● Work required
Without the images, set down each entry exactly.

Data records
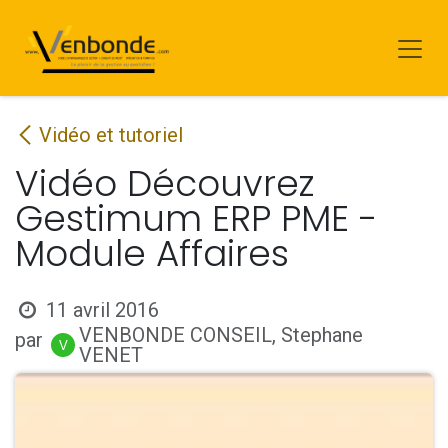
Se rendre au contenu
Vidéo et tutoriel
Vidéo Découvrez
Gestimum ERP PME -
Module Affaires
11 avril 2016
VENBONDE CONSEIL, Stephane
par
VENET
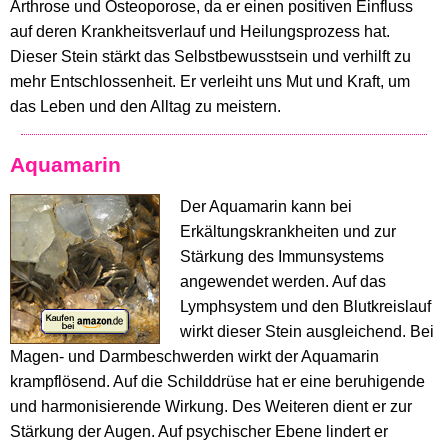
Arthrose und Osteoporose, da er einen positiven Einfluss
auf deren Krankheitsverlauf und Heilungsprozess hat.
Dieser Stein stärkt das Selbstbewusstsein und verhilft zu
mehr Entschlossenheit. Er verleiht uns Mut und Kraft, um
das Leben und den Alltag zu meistern.
Aquamarin
Der Aquamarin kann bei
Erkältungskrankheiten und zur
Stärkung des Immunsystems
angewendet werden. Auf das
Lymphsystem und den Blutkreislauf
wirkt dieser Stein ausgleichend. Bei
Magen- und Darmbeschwerden wirkt der Aquamarin
krampflösend. Auf die Schilddrüse hat er eine beruhigende
und harmonisierende Wirkung. Des Weiteren dient er zur
Stärkung der Augen. Auf psychischer Ebene lindert er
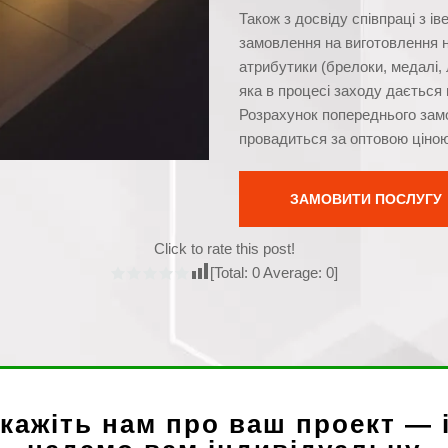
Також з досвіду співпраці з і
замовлення на виготовлення н
атрибутики (брелоки, медалі, л
яка в процесі заходу дається 
Розрахунок попереднього зам
провадиться за оптовою ціною
ЗАМОВИТИ ПОСЛУГУ
Click to rate this post!
[Total:
0
Average:
0
]
кажіть нам про ваш проект —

● Task response
Se rendre au contenu
Vidéo et tutoriel
Vidéo Découvrez
Gestimum ERP PME -
Module Affaires
11 avril 2016
VENBONDE CONSEIL, Stephane
par
VENET
Arthrose und Osteoporose, da er einen positiven Einfluss
auf deren Krankheitsverlauf und Heilungsprozess hat.
Dieser Stein stärkt das Selbstbewusstsein und verhilft zu
mehr Entschlossenheit. Er verleiht uns Mut und Kraft, um
das Leben und den Alltag zu meistern.
Aquamarin
Der Aquamarin kann bei
Erkältungskrankheiten und zur
Stärkung des Immunsystems
angewendet werden. Auf das
Lymphsystem und den Blutkreislauf
wirkt dieser Stein ausgleichend. Bei
Magen- und Darmbeschwerden wirkt der Aquamarin
krampflösend. Auf die Schilddrüse hat er eine beruhigende
und harmonisierende Wirkung. Des Weiteren dient er zur
Stärkung der Augen. Auf psychischer Ebene lindert er
Також з досвіду співпраці з і
замовлення на виготовлення н
атрибутики (брелоки, медалі, л
яка в процесі заходу дається 
Розрахунок попереднього зам
провадиться за оптовою ціною
ЗАМОВИТИ ПОСЛУГУ
Click to rate this post!
[Total:
0
Average:
0
]
кажіть нам про ваш проект —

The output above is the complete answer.